### PASSAGE SHOWN
|---|
The Haves and Have-Nots, Past and Present
(see Part 1 of our Victoria Ramble posted on Feb. 20)
On the second day of our very rainy and blustery Valentine’s getaway to Victoria, Thor and I again borrowed hotel umbrellas and ventured out on foot. Our guidebook listed a couple of sites within walking distance from the harbor, so we first headed uphill toward Craigdarroch Castle, actually an elaborate Victorian-style mansion built by coal baron Robert Dunsmuir in the 1880s. In our recent trip to England, we’d enjoyed touring some of the fabulous mansions such as Blenheim Palace that featured rooms maintained with antique furnishings, paintings, and costumes of the Edwardian era, so looked forward to this colonial version. And Thor had become very interested in the “Downstairs” inhabitants of these extravagant dwellings, reading up on the lives of the servant class. (Recommended reading: Servants, a Downstairs History of Britain, by Lucy Lethbridge.)
Along the way, we stopped to see the Gothic-style Christ Church Cathedral.
|---|
(Stored items from a collection)
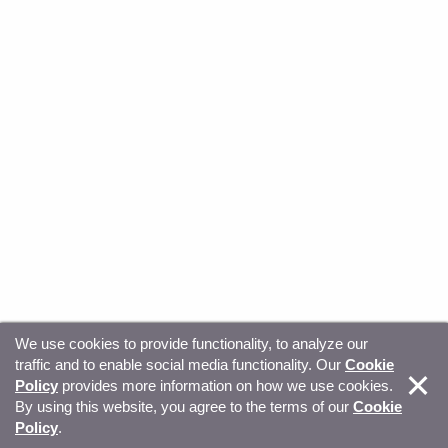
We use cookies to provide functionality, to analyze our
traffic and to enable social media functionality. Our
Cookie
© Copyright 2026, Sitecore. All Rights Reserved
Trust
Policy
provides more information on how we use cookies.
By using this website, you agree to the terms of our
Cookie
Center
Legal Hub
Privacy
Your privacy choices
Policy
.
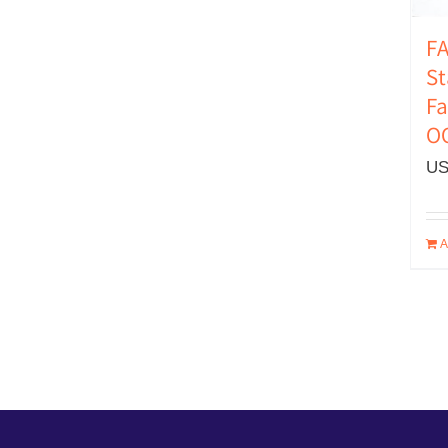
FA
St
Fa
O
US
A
|---|
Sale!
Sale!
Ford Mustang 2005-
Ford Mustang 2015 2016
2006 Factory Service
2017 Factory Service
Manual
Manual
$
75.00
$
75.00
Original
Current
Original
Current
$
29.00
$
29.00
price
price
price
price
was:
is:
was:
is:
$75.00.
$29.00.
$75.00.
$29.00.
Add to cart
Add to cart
|---|
### YOUR ASSIGNMENT
Write out the part of the Victoria travel post from "On the second" to "by Lucy Lethbridge.)", switching "hotel umbrellas" to "rain ponchos".

### YOUR SOLUTION
On the second day of our very rainy and blustery Valentine’s getaway to Victoria, Thor and I again borrowed rain ponchos and ventured out on foot. Our guidebook listed a couple of sites within walking distance from the harbor, so we first headed uphill toward Craigdarroch Castle, actually an elaborate Victorian-style mansion built by coal baron Robert Dunsmuir in the 1880s. In our recent trip to England, we’d enjoyed touring some of the fabulous mansions such as Blenheim Palace that featured rooms maintained with antique furnishings, paintings, and costumes of the Edwardian era, so looked forward to this colonial version. And Thor had become very interested in the “Downstairs” inhabitants of these extravagant dwellings, reading up on the lives of the servant class. (Recommended reading: Servants, a Downstairs History of Britain, by Lucy Lethbridge.)